=== İncelenecek Metin ===
GENEL KURUL KONUŞMASI
Konu: CHP GRUBUNUN, ANTALYA MİLLETVEKİLİ GÜRKUT ACAR VE ARKADAŞLARI TARAFINDAN KAMU ZARARLARININ VE YOLSUZLUK OLAYLARININ BOYUTUNUN ARAŞTIRILMASI AMACIYLA 17/1/2014 TARİHİNDE TÜRKİYE BÜYÜK MİLLET MECLİSİ BAŞKANLIĞINA VERİLMİŞ OLAN MECLİS ARAŞTIRMASI ÖNERGESİNİN, GENEL KURULUN 21 OCAK 2014 SALI GÜNKÜ BİRLEŞİMİNDE SUNUŞLARDA OKUNMASINA VE GÖRÜŞMELERİNİN AYNI TARİHLİ BİRLEŞİMİNDE YAPILMASINA İLİŞKİN
Yasama Yılı:4
Birleşim:49
Tarih:21.01.2014

GÜRKUT ACAR (Antalya) - Sayın Başkan, değerli milletvekilleri; kamu zararlarının ve yolsuzluk olaylarının boyutunun araştırılması, kamu zararlarını azaltacak etkin bir sistemin kurulmasını sağlayacak önerilerin belirlenmesi amacıyla verdiğimiz araştırma önergemiz üzerine söz aldım. Sizleri saygıyla selamlıyorum.

Değerli arkadaşlar, Türkiye'nin aslında çok uzun bir zamandır yaşadığı ve 17 Aralıkta AKP'li 4 bakan ve çocuklarını kapsayan, ardından da Başbakanın oğlunun ifadeye çağrıldığı operasyonların gündeme taşıdığı temel konu denetim eksikliğidir. Nitelikli denetimin, kontrol mekanizmalarının olmadığı alanlarda suistimal olur, yolsuzluk olur, soygun olur, vurgun olur. Sayıştay raporlarının sümen altı edildiği, Sayıştayın içinde mevzuat dışında denetime ilişkin bir bilgi kırıntısının bile bulunmadığı yazıların "rapor" diye gönderildiği bir ortamda yolsuzlukların, vurgunların önüne geçilemez. "Halk bizi seçti, başka hiç kimse bizi denetleyemez. Hiçbir kuruma hesap vermem, benim adamlarım da hesap vermez." anlayışı bugün Türkiye'yi hukuk devleti ve hukukun üstünlüğü ilkesinin ayaklar altına paspas yapıldığı, kuvvetler ayrılığı ilkesinin eğilip büküldüğü, polisin mahkeme kararını yerine getirmediği bir tabloya, ağır bir devlet krizine getirmiştir. Türkiye'nin yaşadığı süreç budur. Türkiye'yi bir uçuruma sürüklediniz değerli arkadaşlar. Bunun elbette bir bedeli olacak ve siz bu bedeli ödeyeceksiniz.

=== Görev Tanımı 1 ===
Aşağıdaki kayıtların başından "Historique bancaire en" ifadesini içeren satıra kadar, iki uç da dahil, uzanan satırları Markdown tablosuna dönüştürün. Boş satırları atlayın; sütunlara Sıra ve Satır adını verin.

=== Veri Kümesi İçeriği ===
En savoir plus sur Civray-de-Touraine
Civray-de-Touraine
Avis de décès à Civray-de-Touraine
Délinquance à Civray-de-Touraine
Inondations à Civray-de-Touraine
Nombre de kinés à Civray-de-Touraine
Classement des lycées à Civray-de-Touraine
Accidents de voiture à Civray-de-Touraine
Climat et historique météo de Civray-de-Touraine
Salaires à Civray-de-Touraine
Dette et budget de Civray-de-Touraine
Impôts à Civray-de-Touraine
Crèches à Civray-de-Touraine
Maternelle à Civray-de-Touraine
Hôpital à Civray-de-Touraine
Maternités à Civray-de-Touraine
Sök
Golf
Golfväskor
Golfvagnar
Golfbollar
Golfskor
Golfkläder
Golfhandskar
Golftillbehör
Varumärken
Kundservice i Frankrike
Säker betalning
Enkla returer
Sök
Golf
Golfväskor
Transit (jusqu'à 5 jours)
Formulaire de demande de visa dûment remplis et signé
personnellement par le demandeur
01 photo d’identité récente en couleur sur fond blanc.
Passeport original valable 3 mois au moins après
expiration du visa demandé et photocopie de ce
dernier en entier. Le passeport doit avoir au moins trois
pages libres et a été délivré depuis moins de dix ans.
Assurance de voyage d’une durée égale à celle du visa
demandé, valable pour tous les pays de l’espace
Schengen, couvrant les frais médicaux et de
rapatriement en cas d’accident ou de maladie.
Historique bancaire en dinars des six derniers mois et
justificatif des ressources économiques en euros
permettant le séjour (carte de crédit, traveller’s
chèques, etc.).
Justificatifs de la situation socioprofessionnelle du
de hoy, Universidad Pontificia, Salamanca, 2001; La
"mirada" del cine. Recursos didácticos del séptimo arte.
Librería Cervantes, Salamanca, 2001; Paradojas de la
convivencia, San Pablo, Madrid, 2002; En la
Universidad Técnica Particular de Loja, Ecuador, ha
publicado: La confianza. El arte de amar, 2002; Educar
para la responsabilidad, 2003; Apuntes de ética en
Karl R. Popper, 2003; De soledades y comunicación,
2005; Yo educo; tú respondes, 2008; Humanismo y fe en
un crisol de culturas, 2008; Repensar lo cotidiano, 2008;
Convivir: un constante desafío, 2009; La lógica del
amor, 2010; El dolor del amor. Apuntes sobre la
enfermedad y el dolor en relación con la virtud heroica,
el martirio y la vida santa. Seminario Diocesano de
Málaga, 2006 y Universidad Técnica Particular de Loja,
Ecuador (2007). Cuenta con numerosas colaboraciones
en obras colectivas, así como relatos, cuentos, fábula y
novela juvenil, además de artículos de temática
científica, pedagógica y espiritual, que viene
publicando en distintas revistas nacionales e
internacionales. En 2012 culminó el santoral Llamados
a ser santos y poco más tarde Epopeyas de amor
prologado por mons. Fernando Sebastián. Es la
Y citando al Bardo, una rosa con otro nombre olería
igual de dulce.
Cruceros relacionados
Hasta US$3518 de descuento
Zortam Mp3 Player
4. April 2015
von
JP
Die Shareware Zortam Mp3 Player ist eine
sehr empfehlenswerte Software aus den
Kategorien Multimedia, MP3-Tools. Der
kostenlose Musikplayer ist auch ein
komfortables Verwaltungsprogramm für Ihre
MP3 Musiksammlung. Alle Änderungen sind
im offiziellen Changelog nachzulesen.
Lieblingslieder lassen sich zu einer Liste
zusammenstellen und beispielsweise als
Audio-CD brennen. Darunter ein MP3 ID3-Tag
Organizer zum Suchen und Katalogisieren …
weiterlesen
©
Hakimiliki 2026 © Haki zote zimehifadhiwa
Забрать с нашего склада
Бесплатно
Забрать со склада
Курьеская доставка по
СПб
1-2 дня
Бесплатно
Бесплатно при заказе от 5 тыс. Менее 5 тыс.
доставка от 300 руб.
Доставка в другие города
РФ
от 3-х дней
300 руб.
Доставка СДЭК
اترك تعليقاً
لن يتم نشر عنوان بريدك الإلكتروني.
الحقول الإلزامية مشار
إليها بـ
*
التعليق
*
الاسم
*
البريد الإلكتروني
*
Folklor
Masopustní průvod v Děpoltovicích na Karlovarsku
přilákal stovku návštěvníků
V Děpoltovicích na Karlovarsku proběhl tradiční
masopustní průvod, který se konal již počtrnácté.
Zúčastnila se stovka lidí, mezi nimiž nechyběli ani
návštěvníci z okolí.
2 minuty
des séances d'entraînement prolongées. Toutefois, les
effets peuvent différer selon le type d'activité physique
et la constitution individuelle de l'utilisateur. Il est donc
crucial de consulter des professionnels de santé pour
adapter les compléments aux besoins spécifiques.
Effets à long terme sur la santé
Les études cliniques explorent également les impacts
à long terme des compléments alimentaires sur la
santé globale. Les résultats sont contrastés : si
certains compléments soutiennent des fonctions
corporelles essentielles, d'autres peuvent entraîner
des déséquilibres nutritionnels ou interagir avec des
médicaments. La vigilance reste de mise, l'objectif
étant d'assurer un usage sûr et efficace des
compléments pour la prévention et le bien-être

=== Görev Tanımı 2 ===
Genel kurul konuşmasında, 17 Aralık operasyonlarının gündeme taşıdığı temel konu ne olarak gösteriliyor?

=== Alıştırma Çıktısı 1 ===
| Sıra | Satır |
|---|---|
| 1 | En savoir plus sur Civray-de-Touraine |
| 2 | Civray-de-Touraine |
| 3 | Avis de décès à Civray-de-Touraine |
| 4 | Délinquance à Civray-de-Touraine |
| 5 | Inondations à Civray-de-Touraine |
| 6 | Nombre de kinés à Civray-de-Touraine |
| 7 | Classement des lycées à Civray-de-Touraine |
| 8 | Accidents de voiture à Civray-de-Touraine |
| 9 | Climat et historique météo de Civray-de-Touraine |
| 10 | Salaires à Civray-de-Touraine |
| 11 | Dette et budget de Civray-de-Touraine |
| 12 | Impôts à Civray-de-Touraine |
| 13 | Crèches à Civray-de-Touraine |
| 14 | Maternelle à Civray-de-Touraine |
| 15 | Hôpital à Civray-de-Touraine |
| 16 | Maternités à Civray-de-Touraine |
| 17 | Sök |
| 18 | Golf |
| 19 | Golfväskor |
| 20 | Golfvagnar |
| 21 | Golfbollar |
| 22 | Golfskor |
| 23 | Golfkläder |
| 24 | Golfhandskar |
| 25 | Golftillbehör |
| 26 | Varumärken |
| 27 | Kundservice i Frankrike |
| 28 | Säker betalning |
| 29 | Enkla returer |
| 30 | Sök |
| 31 | Golf |
| 32 | Golfväskor |
| 33 | Transit (jusqu'à 5 jours) |
| 34 | Formulaire de demande de visa dûment remplis et signé |
| 35 | personnellement par le demandeur |
| 36 | 01 photo d’identité récente en couleur sur fond blanc. |
| 37 | Passeport original valable 3 mois au moins après |
| 38 | expiration du visa demandé et photocopie de ce |
| 39 | dernier en entier. Le passeport doit avoir au moins trois |
| 40 | pages libres et a été délivré depuis moins de dix ans. |
| 41 | Assurance de voyage d’une durée égale à celle du visa |
| 42 | demandé, valable pour tous les pays de l’espace |
| 43 | Schengen, couvrant les frais médicaux et de |
| 44 | rapatriement en cas d’accident ou de maladie. |
| 45 | Historique bancaire en dinars des six derniers mois et |

=== Alıştırma Çıktısı 2 ===
Denetim eksikliği.